▶ _Consignes_:
1. Quelles personnes le texte sur l'histoire des bibliothèques nomme-t-il ? Donnez-les toutes.
2. Pouvez-vous reprendre, dans le listing, les lignes allant de celle qui contient « Which series has » jusqu'à celle qui contient « Where is AUGMENT_TYPE nearest to the value 0? », en renommant « chart » en « graph » sans rien changer d'autre ? Laissez les images de côté.

[Texte source]

1. Jalons historiques des bibliothèques
Louise Guillemette-Labory a d’abord fait un survol historique des bibliothèques, rappelant que celles-ci ont pris naissance avec l’invention de l’écriture, il y a plus de 5000 ans, depuis les collections de tablettes d'argile aux institutions publiques modernes.
Faisant référence au slogan «Brisons le paradigme du document» de Projet collectif, elle élargit le concept de la bibliothèque traditionnelle avec celui du Human Library, né à Copenhague au début du 21e sicècle. À ce titre, des philosophes tels Socrate et Platon, porteurs de savoirs, pourraient être identifiés comme des bibliothèques.
L’histoire des bibliothèques est aussi celle de leur destruction. Ces établissements, souvent attaqués au fil des siècles, représentent un pouvoir que certains cherchent à contrôler en limitant l'accès au savoir, car « un peuple instruit ne peut être gouverné » (Lucien X. Polastron dans Livres en feu).
2. Le développement des bibliothèques publiques
La réforme protestante et les guerres de religion, qui modifient le paysage politique et culturel de l’époque, contribuent, avec l’invention de l'imprimerie de Gutenberg, au développement d’une quête d'érudition généralisée. Celle-ci ouvre la voie à l'apparition de bibliothèques publiques, alors que les bibliothèques étaient jusqu’à maintenant réservées à l’élite (monarchique, religieuse ou autre). Une grande partie de la population mondiale étant totalement illettrée, il faudra toutefois attendre le milieu du XIXe siècle, avec les progrès de l’instruction publique, avant d’assister à une véritable démocratisation de l’accès aux livres.
Louise Guillemette-Labory évoque le rôle des philanthropes dans l’essor des bibliothèques publiques. À la fin du XIXe siècle, Andrew Carnegie a financé bon nombre de bibliothèques aux États-Unis et dans le monde anglo-saxon, dont au Canada. Bill Gates, avec sa fondation éponyme, a contribué à l’équipement informatique de bibliothèques dans les années 1980-1990, ici même au Québec. Ses contributions ont notamment permis aux citoyens de découvrir et d’apprendre les nouvelles technologies dans les bibliothèques.
Le développement des bibliothèques publiques va aussi de pair avec le développement de l’éducation publique, portée par Horace Mann, et l’avénement de l’école gratuite, ouverte à toustes peu importe le sexe, la race et la religion, et de la formation des enseignant·es. Le concept d’apprentissage tout au long de la vie se développe et la bibliothèque publique rend possible l’autodidaxie. La bibliothèque publique devient une porte d’accès de proximité à la connaissance qui rend possible l’apprentissage tout au long de la vie, un espace nécessaire à la vitalité de la société de connaissances et au partage de connaissances.

[/Texte source]
[Jeu de données]

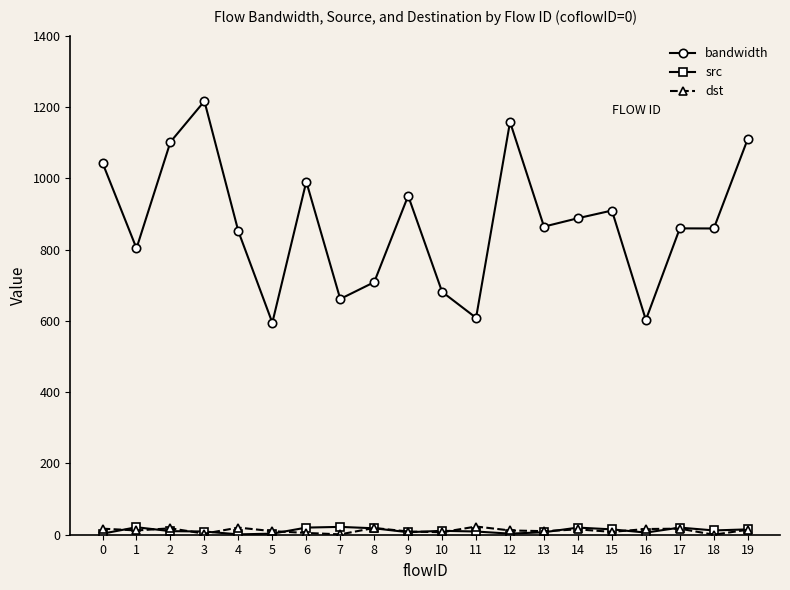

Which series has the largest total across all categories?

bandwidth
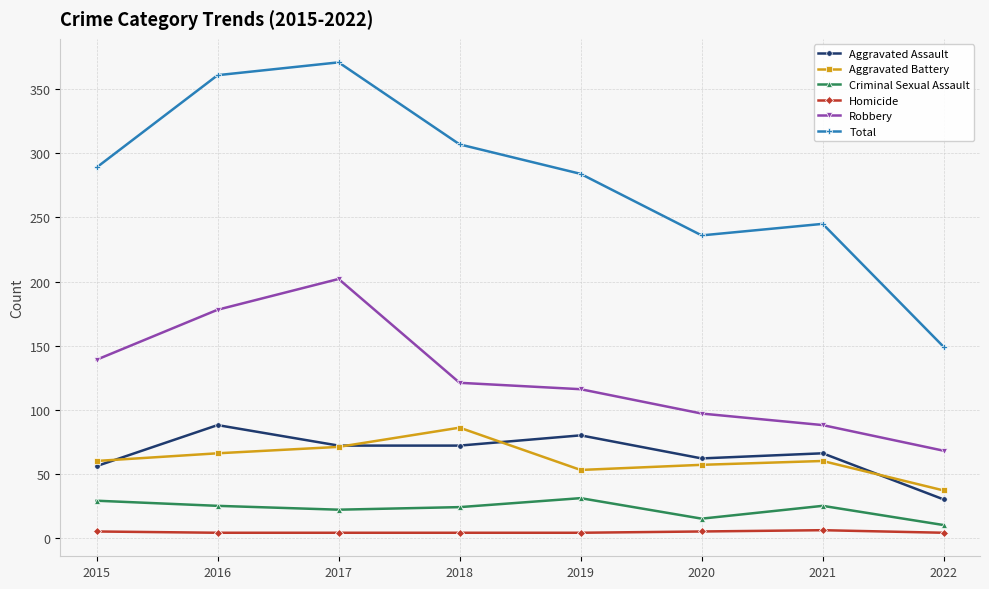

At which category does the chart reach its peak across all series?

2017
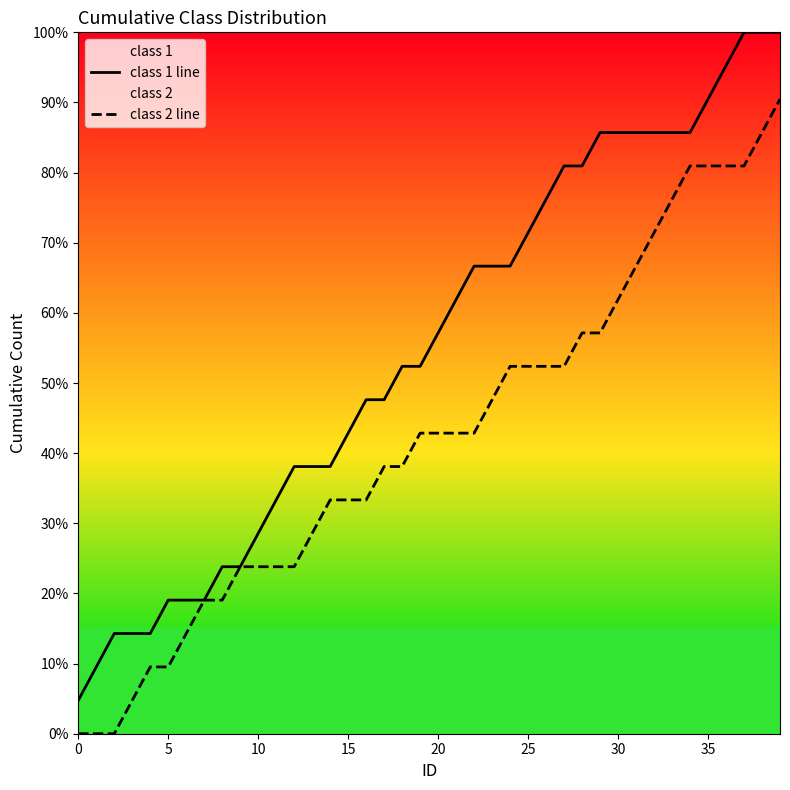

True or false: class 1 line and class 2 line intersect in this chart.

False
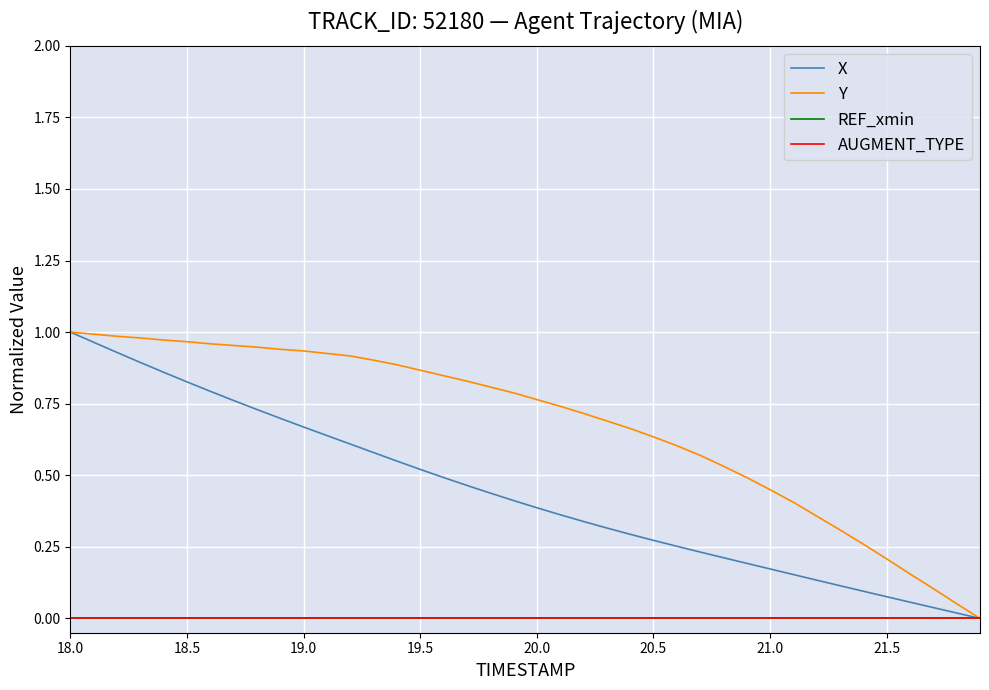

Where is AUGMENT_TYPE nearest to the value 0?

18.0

[/Jeu de données]
[Jeu de données]

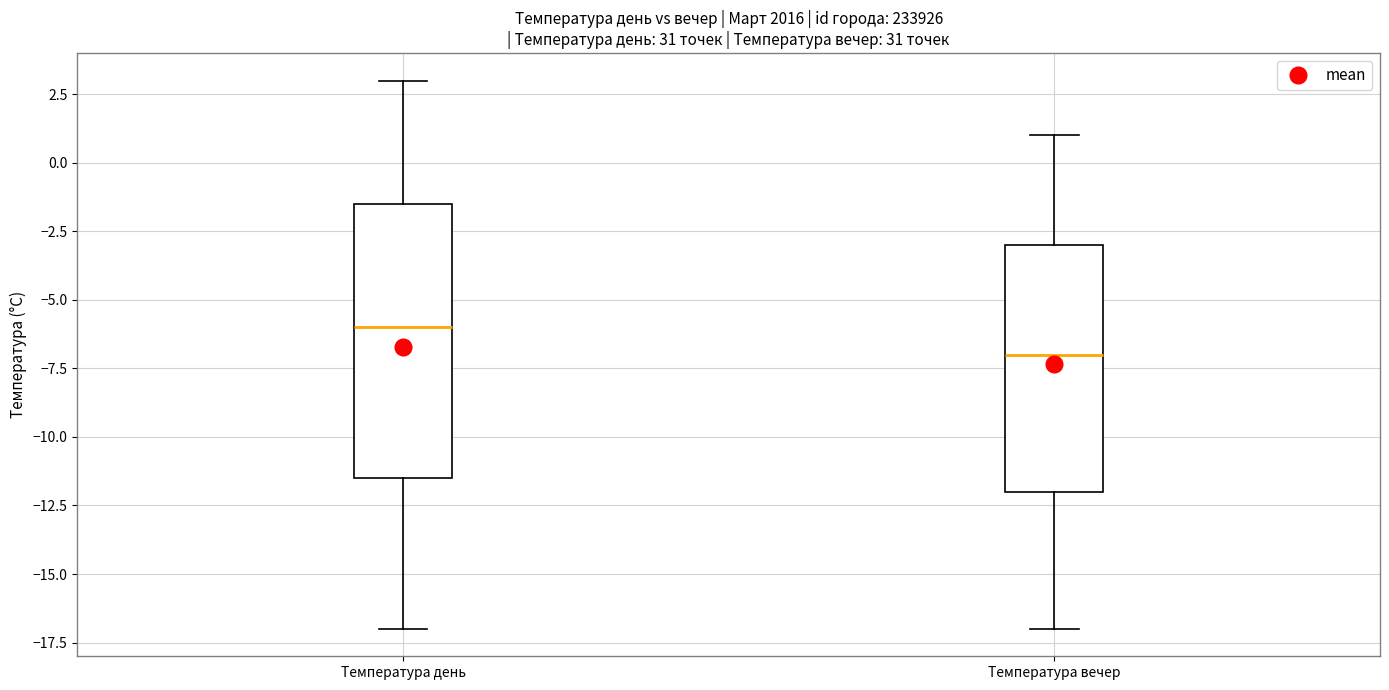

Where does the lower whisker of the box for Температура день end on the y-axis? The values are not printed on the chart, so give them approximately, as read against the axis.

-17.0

[/Jeu de données]

▶ _Corrigé_:
1. Louise Guillemette-Labory, Socrate, Platon, Lucien X. Polastron, Gutenberg, Andrew Carnegie, Bill Gates, Horace Mann

2.
Which series has the largest total across all categories?

bandwidth

At which category does the graph reach its peak across all series?

2017

True or false: class 1 line and class 2 line intersect in this graph.

False

Where is AUGMENT_TYPE nearest to the value 0?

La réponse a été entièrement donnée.